Businesses at all levels of digitalization and continuity need to re-evaluate cybersecurity through a security-by-design mindset.
Hackers today are increasingly innovative, and they are equipped with the same tools available to enterprises. They are consistently probing for the means to take advantage of the spread of data across interconnected devices, and remote-working is yet another chance for them to capitalize on this spread.
A McAfee study found worrying trends when it comes to remote work, with a two-fold increase in cloud traffic from devices that were not managed by companies, opening the door to potential data loss. Even more worrying was that cloud threats from external actors has increased by a whopping 630% across the world.
As companies go through different stages of their digital transformation journey, responses to the need to go to remote work are bound to differ. Some businesses may be ready, while others are taken by surprise when it comes to their Business Continuity Plan (BCP). In Singapore, there is a mix of multinational companies (MNCs) and family-owned businesses, and a 2019 study by Heidrick & Struggles had found that 23.8% of MNCs polled in Singapore were in advanced stages of transformation efforts, while the rest were looking into the future or in early adoption.
Likewise, for local family-owned businesses, only 8.1% polled believed they were in advanced stages. Digital transformation is an ongoing process, and much has to be done. How can businesses ensure that they are resilient against cyber threats during and after the pandemic?
Rapidly changing business environment
At this stage, many businesses would have embarked on their digital journeys years ago and are now usually well-equipped to utilize new digital tools to expedite their business.

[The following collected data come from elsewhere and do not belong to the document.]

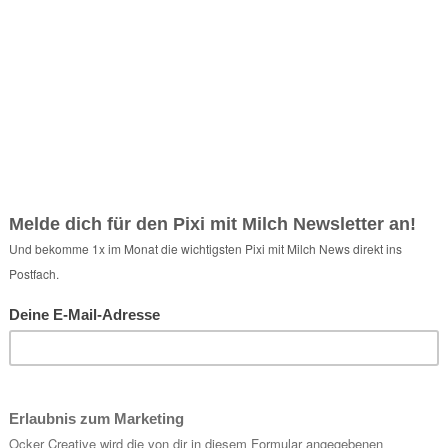
Y
ign: Popsicle-Wallpaper für Juni
hdem mein letztes gezeichnetes Wallpaper so gut angekommen ist,
e ich auch dieses Mal wieder den Pinsel geschwungen und etwas
sches gezeichnet. Da der Sommer vor der Tür steht, musste es natürlich
 sommerliches Motiv sein. Ich habe lange hin und her überlegt und…
uni 2015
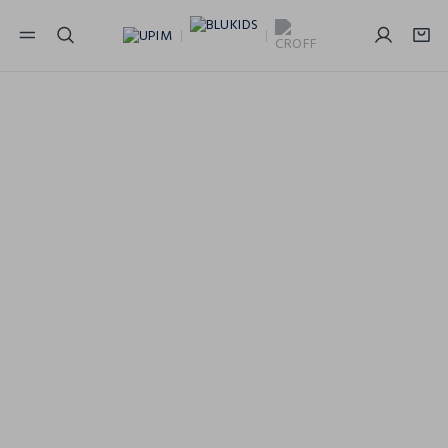
NAVIGATION.ARIA.GOTOMAINCONTENT
NAVIGATION.ARIA.GOTOFOOTER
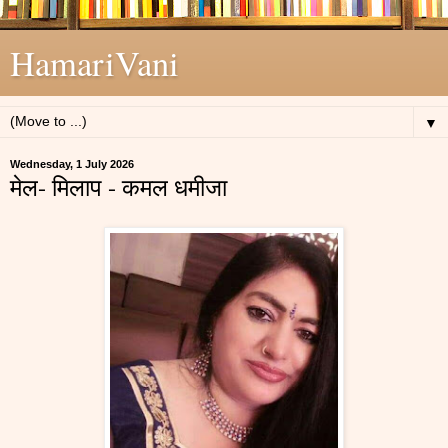
HamariVani
▼
Wednesday, 1 July 2026
मेल- मिलाप - कमल धमीजा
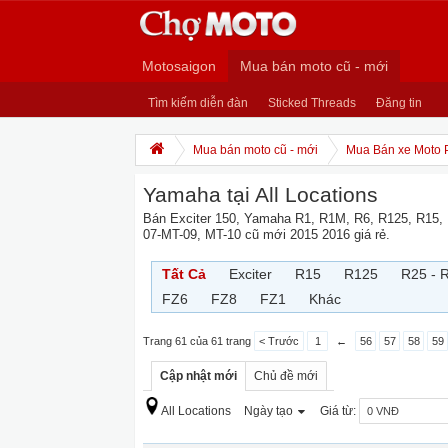
Motosaigon
Mua bán moto cũ - mới
Tìm kiếm diễn đàn
Sticked Threads
Đăng tin
Mua bán moto cũ - mới
Mua Bán xe Moto 
Yamaha tại All Locations
Bán Exciter 150, Yamaha R1, R1M, R6, R125, R15,
07-MT-09, MT-10 cũ mới 2015 2016 giá rẻ.
Tất Cả
Exciter
R15
R125
R25 - 
FZ6
FZ8
FZ1
Khác
Trang 61 của 61 trang
< Trước
1
←
56
57
58
59
Cập nhật mới
Chủ đề mới
All Locations
Ngày tạo
Giá từ:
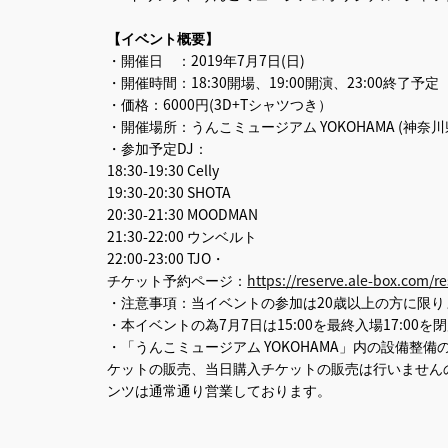
【イベント概要】
・開催日 ：2019年7月7日(日)
・開催時間：18:30開場、19:00開演、23:00終了予定
・価格：6000円(3D+Tシャツつき）
・開催場所：うんこミュージアム YOKOHAMA (神奈川
・​参加予定DJ：
18:30-19:30 Celly
19:30-20:30 SHOTA
20:30-21:30 MOODMAN
21:30-22:00 ウンベルト
22:00-23:00 TJO・
チケット予約ページ：
https://reserve.ale-box.com/re
・注意事項：当イベントの参加は20歳以上の方に限り
・本イベントの為7月7日は15:00を最終入場17:00
・「うんこミュージアム YOKOHAMA」内の設備整
ケットの販売、当日購入チケットの販売は行いませんの
ンツは通常通り営業しております。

When it comes to cybersecurity, these businesses understand how lapses in protection can incur losses, so there is adherence to the concept of security by design, where layers of cybersecurity are utilized to ensure new digital solutions are implemented securely.
However, that is not to say that it is all smooth sailing. Remote-working today is the first real field test that many businesses will face with their BCP: they must adapt their policies and approach in real-time based on their findings in practice.
At the same time, threats are developing at a rapid pace: instead of being focused on those that existed yesterday, IT teams need to ensure that the business is also resilient against threats that could emerge tomorrow.
Staying ahead of the curve
To stay ahead, be open to change and do not get complacent.The established processes you have to ensure the resilience of the business may yet be cumbersome or flawed. Given that this is the first real field test of frameworks in place for remote-working, these processes need to be adjusted based on employee feedback, such as ease of use and implementation.
These processes must then be balanced against security concerns, identifying potential risks and loopholes. Agility and vigilance in responding to a changing situation will ensure that threats are prevented and do not interrupt the business.
Also, work together as a unified company. It is easy for employees to be left behind, especially during times of rapid change. Despite the physical boundaries, businesses and leaders must utilize the tools they have on hand, such as video communications and collaboration services to connect with employees. This helps to ensure that all their employees are energized, and are on the same page when it comes to cybersecurity best practices and developments in technology.
Entering uncharted territory
At the same time, there are some businesses that have only recently undergone digital transformation or not at all. They may not have a framework in place, or the necessary infrastructure to support it.
These businesses are likely to be working hard and fast to implement measures in a rush to ensure that remote-working capabilities are up to speed as part of their business continuity framework. Developing infrastructure and the limited window of time are barriers to creating a comprehensive framework, and businesses need to make up for lost time and ensure that they have security as a priority as they implement measures for increased interconnectivity.
At the same time, employees who are warming up to the plethora of new tools at their hands are also not going to be familiar with many features of the technology used, or the concept of remote-working, and thus may be vulnerable to threats that may take advantage of such unfamiliarity.
Tips for staying on course
Use a reference. When it comes to BCP businesses today are sharing advice on their steps taken, and some have even shared their frameworks. These materials are good to reference when developing a framework, and should be built upon for maximum effectiveness.
Work closely with your employees. Frameworks need employee buy-in, and it is imperative to communicate the expected behavior and best practices to ensure that employees are able to make the most out of remote-working.
Do not be afraid of trial and error. It is likely that measures will be put in place in a hurry, and as the situation progresses, important feedback, developments in hardware and software, and changes to the threat landscape will cause the framework to always be in flux. However, by the end of the situation, businesses in the midst of transformation should have already set up an effective framework for business continuity, tempered by their experiences.
Looking at work practices of tomorrow
Companies are reliant on both IT teams and employees coming together to ensure a smooth experience as they work remotely. Yet, security is also important, with massive ramifications if not implemented properly.
As a new normal sets in, businesses will eventually adapt, and can reinforce their measures by adhering to security by design. Every new application in the stack, every new technology needs to be secure—and there will be value in employing a cybersecurity solution that covers all the bases now, and in years to come.